Your vendors are likely in the same state as you. Be assured that alternative solutions and options are possible, just as long as you are willing to be flexible. “There’s quite a bit of confusion and stress happening amongst our couples,” says wedding planner Stefanie Cove. “Monitor the ongoing situation for the best way to move forward.”
The healthiest possible way to approach the situation is to calmly broach the topic with your vendors with solutions in mind. Pay close attention to ongoing changes as some regions and countries are on complete lockdown.
- To keep your meeting schedule on time, switch to online meetings. You don’t need to stay behind on your planning timeline.
- Instead of [outright] cancelling your wedding, talk to your vendors
- . Wedding professionals have been super flexible to match their agenda with clients’ new dates. Deciding to postpone and keep the same vendors’ team that you already chose will save you a lot of money and time.
- What the government is doing now is for prevention. [If you still want a destination wedding], you will eventually have amazing vendors full of energy to give you their best.
- If you have already sent invitations or save-the-dates to your guests, make sure to communicate with them clearly, explaining the situation.

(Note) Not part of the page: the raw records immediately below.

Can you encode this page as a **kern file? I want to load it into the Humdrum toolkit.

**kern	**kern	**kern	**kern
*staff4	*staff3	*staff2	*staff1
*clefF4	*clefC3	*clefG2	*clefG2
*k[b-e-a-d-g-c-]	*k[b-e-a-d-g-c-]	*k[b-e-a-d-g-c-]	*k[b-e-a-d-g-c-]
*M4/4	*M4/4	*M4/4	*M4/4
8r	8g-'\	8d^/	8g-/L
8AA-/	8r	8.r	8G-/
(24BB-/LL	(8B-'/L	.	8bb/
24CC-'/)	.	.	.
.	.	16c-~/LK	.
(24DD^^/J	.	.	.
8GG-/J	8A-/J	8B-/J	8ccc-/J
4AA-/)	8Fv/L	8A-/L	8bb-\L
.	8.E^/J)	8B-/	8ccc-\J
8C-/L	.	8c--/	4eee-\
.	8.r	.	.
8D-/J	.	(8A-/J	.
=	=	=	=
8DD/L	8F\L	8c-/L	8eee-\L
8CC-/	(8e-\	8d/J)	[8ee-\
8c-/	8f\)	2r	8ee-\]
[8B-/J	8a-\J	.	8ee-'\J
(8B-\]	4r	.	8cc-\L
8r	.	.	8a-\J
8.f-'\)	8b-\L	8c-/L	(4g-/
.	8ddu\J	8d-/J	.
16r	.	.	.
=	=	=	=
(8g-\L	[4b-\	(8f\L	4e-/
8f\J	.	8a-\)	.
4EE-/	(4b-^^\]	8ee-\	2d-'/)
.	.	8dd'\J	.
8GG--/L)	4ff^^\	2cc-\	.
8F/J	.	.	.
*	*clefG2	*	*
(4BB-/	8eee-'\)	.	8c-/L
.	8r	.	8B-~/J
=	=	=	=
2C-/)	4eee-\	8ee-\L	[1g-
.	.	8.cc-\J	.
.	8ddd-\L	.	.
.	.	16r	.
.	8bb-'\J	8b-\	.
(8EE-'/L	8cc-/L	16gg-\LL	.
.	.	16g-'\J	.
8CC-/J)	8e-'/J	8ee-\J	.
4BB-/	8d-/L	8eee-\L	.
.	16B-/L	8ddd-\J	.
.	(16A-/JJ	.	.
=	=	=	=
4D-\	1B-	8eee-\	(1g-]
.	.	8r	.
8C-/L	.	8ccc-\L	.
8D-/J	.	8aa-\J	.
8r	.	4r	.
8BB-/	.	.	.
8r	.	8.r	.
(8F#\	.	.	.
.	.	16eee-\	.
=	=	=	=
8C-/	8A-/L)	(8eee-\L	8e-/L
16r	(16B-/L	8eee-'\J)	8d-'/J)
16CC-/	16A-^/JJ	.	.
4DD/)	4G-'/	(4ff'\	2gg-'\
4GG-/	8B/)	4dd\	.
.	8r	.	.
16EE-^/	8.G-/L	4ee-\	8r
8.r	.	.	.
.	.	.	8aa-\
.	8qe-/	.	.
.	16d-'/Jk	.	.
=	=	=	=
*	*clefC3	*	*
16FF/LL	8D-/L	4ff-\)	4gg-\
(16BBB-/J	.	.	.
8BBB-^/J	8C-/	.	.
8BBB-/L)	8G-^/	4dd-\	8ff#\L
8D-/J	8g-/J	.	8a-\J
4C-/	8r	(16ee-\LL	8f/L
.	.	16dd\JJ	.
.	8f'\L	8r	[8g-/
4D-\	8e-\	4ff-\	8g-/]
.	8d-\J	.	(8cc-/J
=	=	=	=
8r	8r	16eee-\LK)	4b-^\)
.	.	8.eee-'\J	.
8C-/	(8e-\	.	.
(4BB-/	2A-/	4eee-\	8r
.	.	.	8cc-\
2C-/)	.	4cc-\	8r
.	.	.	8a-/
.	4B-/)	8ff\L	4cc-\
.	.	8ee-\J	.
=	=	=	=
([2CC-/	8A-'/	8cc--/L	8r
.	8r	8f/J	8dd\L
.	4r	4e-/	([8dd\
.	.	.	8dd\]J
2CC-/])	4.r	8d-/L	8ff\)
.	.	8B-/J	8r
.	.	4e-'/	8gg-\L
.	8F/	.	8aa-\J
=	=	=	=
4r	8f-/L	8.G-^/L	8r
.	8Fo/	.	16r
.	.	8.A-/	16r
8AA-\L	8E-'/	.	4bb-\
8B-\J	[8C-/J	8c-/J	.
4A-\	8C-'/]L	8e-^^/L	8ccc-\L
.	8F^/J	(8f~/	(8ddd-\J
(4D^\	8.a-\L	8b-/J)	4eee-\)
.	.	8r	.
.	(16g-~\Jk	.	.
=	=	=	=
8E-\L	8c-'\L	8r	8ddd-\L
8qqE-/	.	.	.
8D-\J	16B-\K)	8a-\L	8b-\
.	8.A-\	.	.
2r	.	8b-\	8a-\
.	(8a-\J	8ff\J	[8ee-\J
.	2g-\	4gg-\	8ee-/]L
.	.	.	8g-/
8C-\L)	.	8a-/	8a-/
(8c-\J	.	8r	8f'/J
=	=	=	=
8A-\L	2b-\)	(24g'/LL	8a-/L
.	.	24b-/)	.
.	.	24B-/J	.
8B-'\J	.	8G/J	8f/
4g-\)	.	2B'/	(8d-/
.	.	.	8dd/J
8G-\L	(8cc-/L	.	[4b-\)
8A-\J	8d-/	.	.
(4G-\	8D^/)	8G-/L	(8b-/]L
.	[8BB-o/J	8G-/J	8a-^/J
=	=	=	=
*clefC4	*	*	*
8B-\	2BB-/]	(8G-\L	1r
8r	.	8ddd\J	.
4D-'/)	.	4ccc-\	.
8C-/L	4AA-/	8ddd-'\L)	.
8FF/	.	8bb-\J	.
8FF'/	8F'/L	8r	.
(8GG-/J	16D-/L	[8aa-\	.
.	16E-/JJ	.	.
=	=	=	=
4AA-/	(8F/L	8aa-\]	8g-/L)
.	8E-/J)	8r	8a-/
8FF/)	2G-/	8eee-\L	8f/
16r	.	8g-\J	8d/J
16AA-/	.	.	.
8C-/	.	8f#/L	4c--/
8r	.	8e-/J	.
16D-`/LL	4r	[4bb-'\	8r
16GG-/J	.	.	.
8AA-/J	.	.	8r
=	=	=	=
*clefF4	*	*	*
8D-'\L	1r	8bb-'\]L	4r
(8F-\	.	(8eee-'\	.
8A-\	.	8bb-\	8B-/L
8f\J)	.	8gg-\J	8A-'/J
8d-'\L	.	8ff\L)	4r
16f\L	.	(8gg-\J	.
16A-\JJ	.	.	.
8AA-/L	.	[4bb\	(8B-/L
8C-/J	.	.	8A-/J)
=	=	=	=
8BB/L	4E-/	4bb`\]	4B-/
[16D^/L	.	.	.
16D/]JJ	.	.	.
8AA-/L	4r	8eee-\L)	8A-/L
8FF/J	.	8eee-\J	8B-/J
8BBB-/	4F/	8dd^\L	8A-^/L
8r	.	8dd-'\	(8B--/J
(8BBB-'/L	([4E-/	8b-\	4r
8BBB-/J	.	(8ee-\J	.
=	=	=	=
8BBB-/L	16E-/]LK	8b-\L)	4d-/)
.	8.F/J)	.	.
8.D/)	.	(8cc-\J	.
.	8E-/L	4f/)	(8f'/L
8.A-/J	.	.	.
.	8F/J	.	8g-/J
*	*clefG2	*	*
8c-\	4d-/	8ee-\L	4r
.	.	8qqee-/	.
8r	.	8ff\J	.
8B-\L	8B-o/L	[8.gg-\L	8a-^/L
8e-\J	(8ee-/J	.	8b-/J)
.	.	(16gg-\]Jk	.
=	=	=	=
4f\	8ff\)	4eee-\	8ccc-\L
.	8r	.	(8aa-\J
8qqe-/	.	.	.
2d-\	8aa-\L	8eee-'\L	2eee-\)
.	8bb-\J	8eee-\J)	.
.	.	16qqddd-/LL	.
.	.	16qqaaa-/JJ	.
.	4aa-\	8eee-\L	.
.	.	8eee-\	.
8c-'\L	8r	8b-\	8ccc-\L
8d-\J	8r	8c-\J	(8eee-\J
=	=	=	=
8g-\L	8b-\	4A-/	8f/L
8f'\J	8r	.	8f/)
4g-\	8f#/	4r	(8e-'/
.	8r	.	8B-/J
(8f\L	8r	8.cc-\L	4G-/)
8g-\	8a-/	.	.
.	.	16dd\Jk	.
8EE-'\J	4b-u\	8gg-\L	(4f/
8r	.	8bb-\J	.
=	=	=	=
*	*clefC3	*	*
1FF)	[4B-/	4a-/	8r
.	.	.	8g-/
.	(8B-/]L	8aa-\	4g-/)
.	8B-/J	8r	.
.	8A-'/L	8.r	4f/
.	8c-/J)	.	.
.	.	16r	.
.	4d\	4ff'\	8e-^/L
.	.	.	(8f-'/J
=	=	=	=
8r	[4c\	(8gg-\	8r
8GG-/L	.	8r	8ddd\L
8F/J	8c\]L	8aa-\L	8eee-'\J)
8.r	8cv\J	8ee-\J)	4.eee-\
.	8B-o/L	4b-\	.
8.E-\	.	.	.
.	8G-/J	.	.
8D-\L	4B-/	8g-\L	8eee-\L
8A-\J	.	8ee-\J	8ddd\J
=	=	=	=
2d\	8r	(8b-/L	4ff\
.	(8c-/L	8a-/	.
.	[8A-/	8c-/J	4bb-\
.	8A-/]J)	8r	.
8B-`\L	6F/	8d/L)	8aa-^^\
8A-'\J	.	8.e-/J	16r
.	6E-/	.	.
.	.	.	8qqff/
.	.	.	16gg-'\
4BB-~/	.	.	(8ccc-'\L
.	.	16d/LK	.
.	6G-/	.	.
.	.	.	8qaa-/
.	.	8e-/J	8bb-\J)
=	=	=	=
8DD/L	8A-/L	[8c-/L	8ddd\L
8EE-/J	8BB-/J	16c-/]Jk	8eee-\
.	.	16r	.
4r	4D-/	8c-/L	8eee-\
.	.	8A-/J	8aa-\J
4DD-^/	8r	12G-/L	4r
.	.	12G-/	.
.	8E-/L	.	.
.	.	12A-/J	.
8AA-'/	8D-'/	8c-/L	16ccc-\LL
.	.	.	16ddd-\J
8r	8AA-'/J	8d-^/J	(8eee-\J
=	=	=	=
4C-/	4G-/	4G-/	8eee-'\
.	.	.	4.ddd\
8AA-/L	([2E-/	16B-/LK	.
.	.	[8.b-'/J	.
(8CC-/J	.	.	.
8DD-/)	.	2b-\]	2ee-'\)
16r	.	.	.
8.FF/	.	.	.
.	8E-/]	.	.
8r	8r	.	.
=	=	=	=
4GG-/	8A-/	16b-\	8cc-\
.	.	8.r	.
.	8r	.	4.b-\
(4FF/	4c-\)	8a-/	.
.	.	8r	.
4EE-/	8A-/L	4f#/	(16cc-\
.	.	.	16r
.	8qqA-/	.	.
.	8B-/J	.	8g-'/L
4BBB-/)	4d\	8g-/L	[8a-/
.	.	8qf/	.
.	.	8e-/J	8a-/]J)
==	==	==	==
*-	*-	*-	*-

You can also send them a note card or designate someone to call the guests.
If you’ve postponed your wedding or will likely postpone (even without a new date locked in), sending a change-the-date to your loved ones is proper etiquette considering it’s a stressful time for many. Let your family members and friends know that they are still cared for by communicating this scheduling adjustment to all. Ensure that everyone has been accounted for, whether it’s via text, a phone conversation, or email.
Be as gracious as possible to your loved ones as they might also be grappling with feelings of fear or disappointment. If it becomes overwhelming, ask a friend or a wedding pro to help funnel communication during this time.